>> START Records supplied
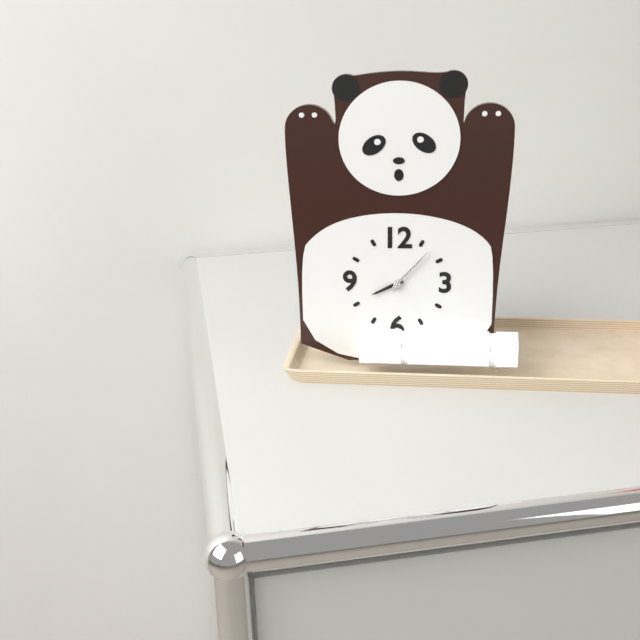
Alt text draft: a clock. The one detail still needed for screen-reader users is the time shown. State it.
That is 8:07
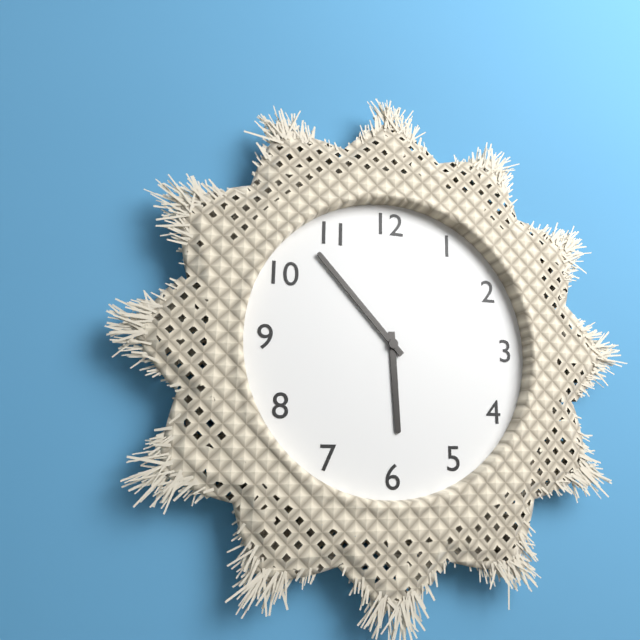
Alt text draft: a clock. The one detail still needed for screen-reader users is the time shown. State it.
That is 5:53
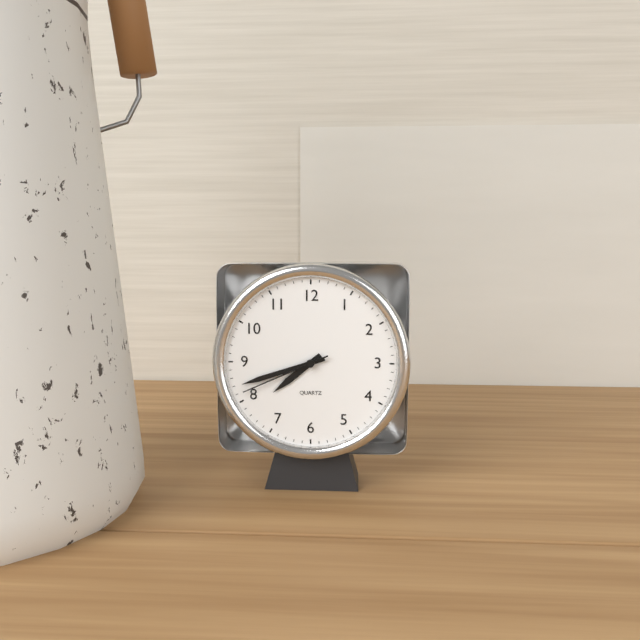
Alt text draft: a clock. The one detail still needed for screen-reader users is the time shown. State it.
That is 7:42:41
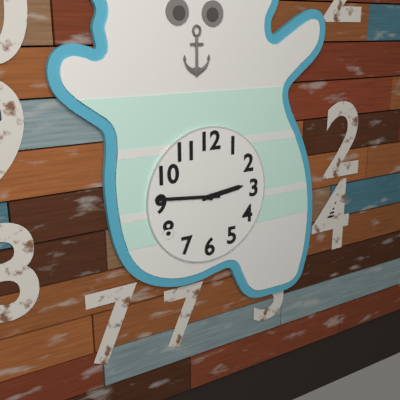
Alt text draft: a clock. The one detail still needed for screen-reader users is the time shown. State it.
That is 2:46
>> END Records supplied
→ Short problem: Can you repeat every line of the entries above word for word, leaving the pictures out of your answer?

→ Answer to this problem:
Alt text draft: a clock. The one detail still needed for screen-reader users is the time shown. State it.
That is 8:07
Alt text draft: a clock. The one detail still needed for screen-reader users is the time shown. State it.
That is 5:53
Alt text draft: a clock. The one detail still needed for screen-reader users is the time shown. State it.
That is 7:42:41
Alt text draft: a clock. The one detail still needed for screen-reader users is the time shown. State it.
That is 2:46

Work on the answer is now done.